═══ INFORMATION GIVEN ═══
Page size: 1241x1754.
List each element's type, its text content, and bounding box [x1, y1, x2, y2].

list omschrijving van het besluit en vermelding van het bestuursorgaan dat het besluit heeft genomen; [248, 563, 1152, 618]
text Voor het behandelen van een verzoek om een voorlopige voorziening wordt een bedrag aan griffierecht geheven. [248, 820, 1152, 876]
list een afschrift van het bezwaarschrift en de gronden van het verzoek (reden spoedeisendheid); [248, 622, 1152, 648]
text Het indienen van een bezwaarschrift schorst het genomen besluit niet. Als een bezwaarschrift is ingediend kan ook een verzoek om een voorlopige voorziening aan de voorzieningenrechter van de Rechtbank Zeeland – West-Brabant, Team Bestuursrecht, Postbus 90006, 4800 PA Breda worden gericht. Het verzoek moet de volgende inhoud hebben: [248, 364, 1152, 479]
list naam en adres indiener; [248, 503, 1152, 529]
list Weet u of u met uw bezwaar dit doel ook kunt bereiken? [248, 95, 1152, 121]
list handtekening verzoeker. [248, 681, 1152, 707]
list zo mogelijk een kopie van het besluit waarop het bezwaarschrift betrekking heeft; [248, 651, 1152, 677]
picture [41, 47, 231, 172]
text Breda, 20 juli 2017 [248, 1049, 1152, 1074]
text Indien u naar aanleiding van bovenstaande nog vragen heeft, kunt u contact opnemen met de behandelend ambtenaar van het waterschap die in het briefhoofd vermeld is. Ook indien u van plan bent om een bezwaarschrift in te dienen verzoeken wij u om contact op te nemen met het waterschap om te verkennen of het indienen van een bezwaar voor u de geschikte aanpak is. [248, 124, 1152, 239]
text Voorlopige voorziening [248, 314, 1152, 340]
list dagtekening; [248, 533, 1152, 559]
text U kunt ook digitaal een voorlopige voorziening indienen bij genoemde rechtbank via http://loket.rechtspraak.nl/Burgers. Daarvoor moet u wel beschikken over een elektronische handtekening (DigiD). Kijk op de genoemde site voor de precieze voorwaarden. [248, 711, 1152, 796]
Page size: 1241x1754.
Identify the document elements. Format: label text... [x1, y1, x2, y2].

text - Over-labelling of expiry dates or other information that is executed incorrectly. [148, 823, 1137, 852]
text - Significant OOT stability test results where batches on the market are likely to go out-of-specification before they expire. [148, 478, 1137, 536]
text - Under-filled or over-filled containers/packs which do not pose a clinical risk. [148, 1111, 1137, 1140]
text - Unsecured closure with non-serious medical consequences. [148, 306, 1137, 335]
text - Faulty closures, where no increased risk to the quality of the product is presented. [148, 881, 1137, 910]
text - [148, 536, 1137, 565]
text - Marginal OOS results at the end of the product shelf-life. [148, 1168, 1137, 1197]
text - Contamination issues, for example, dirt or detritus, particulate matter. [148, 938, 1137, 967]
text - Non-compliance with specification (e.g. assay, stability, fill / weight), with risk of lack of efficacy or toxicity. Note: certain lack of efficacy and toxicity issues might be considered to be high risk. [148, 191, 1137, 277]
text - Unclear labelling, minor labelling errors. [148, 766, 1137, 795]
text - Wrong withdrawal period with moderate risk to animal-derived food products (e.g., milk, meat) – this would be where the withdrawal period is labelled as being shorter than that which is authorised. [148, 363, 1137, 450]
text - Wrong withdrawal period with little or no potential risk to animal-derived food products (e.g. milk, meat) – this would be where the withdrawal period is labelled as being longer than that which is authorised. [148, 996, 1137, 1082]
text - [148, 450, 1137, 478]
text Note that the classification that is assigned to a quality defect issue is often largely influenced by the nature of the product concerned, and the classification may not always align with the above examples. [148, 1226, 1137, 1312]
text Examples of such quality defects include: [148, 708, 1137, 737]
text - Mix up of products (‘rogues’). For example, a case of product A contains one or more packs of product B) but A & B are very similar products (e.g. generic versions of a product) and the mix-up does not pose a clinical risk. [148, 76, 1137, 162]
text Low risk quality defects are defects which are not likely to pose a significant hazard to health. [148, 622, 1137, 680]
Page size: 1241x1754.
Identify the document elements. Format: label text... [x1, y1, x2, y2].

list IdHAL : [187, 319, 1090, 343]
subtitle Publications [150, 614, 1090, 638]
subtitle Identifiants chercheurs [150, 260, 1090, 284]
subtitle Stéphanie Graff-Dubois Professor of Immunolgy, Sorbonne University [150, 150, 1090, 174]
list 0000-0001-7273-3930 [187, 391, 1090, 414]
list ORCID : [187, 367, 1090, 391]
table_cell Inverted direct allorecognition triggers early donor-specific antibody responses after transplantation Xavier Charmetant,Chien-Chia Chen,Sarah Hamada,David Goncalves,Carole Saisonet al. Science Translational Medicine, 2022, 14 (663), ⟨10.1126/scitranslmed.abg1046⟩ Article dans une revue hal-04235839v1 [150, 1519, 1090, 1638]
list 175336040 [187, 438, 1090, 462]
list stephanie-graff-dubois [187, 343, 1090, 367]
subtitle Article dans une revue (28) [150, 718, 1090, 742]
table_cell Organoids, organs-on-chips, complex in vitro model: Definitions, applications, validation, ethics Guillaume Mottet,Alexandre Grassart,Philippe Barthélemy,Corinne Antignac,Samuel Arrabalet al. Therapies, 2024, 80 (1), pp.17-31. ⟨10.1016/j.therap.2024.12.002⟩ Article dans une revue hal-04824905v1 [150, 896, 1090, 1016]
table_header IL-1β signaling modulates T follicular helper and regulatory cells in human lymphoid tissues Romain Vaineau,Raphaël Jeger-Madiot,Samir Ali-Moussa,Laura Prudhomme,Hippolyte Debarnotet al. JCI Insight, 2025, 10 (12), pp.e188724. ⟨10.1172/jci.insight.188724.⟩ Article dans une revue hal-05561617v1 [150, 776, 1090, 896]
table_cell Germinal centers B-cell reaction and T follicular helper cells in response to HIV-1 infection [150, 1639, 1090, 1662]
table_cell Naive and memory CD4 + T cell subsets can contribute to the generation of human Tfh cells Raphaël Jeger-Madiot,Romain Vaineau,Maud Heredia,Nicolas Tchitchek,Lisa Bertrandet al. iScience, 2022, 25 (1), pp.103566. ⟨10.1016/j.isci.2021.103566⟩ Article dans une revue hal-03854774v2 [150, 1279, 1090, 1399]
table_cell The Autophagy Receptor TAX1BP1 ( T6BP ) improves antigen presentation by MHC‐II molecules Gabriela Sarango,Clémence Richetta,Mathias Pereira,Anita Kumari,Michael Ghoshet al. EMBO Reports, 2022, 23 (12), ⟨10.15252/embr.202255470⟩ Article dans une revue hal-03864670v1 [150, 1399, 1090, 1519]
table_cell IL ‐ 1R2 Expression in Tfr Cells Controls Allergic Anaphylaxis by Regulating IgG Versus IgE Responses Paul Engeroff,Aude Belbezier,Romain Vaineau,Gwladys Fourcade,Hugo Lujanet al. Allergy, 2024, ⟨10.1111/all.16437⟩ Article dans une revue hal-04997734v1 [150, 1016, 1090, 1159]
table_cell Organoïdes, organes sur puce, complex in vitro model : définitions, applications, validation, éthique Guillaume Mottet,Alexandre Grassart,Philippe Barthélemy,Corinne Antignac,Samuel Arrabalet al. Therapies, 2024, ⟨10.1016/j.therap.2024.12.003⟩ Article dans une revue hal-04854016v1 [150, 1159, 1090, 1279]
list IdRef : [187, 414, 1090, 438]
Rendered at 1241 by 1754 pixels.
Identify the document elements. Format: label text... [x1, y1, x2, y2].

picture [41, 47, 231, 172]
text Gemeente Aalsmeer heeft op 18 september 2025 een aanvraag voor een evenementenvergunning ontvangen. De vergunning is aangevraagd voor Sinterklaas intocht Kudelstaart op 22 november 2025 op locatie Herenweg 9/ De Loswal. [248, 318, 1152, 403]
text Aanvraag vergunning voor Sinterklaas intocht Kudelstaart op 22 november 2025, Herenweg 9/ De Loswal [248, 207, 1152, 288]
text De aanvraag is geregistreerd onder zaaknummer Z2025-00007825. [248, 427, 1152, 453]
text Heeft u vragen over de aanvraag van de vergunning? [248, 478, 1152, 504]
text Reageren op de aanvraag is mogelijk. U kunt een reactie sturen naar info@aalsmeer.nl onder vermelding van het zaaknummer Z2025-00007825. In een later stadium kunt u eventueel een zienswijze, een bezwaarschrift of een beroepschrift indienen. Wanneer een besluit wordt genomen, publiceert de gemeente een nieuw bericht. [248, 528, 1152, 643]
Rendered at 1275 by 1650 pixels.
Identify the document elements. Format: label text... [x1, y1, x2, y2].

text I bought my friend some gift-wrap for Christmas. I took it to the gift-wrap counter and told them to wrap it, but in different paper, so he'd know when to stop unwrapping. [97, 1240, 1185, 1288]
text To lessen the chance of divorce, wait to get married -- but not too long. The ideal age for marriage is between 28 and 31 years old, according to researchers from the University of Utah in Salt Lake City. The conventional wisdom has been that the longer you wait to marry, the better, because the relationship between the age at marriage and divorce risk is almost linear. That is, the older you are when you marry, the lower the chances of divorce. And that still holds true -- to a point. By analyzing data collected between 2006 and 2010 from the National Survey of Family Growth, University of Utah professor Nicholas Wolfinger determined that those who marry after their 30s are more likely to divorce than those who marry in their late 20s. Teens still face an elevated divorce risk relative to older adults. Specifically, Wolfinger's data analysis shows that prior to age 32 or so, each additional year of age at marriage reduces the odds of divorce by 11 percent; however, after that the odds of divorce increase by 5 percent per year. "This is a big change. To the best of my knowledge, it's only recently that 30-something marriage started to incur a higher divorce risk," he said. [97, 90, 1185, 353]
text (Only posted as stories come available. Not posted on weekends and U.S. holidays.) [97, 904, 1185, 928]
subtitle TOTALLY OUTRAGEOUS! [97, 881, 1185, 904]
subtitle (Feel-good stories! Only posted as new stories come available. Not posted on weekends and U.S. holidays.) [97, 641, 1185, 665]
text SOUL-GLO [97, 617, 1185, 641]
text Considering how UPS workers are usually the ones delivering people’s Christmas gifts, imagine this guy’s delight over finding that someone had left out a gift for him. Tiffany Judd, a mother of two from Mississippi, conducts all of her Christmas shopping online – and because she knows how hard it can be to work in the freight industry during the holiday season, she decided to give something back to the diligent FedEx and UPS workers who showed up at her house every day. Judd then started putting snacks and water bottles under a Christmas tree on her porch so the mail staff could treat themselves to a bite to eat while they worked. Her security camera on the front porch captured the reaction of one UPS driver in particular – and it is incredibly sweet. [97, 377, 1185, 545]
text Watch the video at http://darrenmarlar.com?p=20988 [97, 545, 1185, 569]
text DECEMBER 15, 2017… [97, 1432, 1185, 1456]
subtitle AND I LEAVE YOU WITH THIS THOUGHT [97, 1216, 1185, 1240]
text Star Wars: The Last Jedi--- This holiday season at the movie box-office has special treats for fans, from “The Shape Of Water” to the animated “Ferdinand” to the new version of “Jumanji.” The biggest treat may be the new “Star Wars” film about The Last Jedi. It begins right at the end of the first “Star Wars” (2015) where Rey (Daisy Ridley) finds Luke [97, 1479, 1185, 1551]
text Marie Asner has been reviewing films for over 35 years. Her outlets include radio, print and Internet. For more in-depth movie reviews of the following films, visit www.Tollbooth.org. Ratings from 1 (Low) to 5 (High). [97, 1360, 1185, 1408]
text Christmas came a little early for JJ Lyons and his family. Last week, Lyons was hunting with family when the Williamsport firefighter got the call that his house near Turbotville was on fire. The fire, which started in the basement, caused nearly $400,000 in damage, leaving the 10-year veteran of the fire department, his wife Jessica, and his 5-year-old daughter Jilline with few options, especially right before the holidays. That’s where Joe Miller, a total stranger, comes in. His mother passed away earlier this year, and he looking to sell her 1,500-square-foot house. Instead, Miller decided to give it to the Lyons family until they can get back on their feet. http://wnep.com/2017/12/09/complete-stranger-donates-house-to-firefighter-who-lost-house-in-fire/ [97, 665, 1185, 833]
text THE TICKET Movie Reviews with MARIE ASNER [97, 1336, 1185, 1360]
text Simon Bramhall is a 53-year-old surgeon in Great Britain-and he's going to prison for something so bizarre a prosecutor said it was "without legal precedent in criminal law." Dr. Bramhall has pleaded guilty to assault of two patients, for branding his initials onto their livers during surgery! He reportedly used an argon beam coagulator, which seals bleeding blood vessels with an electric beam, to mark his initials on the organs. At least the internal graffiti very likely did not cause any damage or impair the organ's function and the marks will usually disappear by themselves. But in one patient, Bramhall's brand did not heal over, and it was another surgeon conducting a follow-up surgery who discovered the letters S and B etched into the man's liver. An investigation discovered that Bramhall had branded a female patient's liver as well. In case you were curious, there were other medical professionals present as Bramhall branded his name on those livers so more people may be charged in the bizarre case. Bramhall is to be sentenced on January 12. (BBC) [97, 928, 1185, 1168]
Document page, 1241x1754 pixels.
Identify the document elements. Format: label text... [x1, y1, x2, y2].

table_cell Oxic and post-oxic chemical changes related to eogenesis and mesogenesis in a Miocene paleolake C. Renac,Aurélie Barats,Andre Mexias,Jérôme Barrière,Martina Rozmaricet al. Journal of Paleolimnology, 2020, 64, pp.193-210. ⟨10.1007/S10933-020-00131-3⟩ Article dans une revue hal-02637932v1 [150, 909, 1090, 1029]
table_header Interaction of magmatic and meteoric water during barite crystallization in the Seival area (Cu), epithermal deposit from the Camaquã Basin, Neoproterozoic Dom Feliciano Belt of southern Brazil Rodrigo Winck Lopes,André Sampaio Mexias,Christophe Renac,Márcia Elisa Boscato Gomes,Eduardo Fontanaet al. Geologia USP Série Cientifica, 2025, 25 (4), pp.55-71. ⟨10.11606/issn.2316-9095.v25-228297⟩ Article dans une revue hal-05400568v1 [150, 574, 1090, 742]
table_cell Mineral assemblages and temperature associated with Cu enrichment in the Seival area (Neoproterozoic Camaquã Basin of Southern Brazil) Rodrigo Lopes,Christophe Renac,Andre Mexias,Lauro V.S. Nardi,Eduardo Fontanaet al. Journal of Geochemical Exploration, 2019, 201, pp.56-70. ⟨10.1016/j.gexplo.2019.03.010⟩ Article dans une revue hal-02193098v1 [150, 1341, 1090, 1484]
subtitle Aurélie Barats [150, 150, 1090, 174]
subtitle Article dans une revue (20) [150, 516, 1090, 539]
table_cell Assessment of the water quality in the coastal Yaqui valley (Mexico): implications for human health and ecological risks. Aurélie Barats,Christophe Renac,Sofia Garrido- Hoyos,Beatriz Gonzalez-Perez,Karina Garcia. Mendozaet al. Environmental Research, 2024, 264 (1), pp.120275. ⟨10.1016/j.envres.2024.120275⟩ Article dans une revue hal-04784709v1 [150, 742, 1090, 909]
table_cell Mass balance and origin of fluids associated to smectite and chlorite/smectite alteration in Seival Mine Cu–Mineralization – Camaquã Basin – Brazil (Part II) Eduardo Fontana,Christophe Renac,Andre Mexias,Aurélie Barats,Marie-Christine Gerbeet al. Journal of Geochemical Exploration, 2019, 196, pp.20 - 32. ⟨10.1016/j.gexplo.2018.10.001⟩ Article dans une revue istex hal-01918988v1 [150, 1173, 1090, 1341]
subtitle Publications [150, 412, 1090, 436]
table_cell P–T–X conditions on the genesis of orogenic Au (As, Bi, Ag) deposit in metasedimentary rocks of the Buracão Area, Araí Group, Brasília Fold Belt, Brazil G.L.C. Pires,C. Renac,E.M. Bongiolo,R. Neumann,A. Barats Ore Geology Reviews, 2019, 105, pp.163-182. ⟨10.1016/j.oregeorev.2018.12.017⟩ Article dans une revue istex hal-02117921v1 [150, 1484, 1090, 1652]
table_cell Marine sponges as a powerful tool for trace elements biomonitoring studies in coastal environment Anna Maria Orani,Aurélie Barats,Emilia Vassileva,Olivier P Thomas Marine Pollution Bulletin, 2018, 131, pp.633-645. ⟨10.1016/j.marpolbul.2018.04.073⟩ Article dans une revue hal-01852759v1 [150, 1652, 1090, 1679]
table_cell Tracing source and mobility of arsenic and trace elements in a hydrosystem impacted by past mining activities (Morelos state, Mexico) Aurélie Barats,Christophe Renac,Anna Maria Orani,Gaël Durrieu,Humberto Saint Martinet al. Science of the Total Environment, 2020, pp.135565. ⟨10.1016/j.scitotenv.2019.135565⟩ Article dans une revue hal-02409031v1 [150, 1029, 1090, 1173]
═══
=== REQUIREMENT ===
All lines above that include the word "clinical" should be located and copied.

=== WRITTEN ANSWER ===
text - Under-filled or over-filled containers/packs which do not pose a clinical risk. [148, 1111, 1137, 1140]
text - Mix up of products (‘rogues’). For example, a case of product A contains one or more packs of product B) but A & B are very similar products (e.g. generic versions of a product) and the mix-up does not pose a clinical risk. [148, 76, 1137, 162]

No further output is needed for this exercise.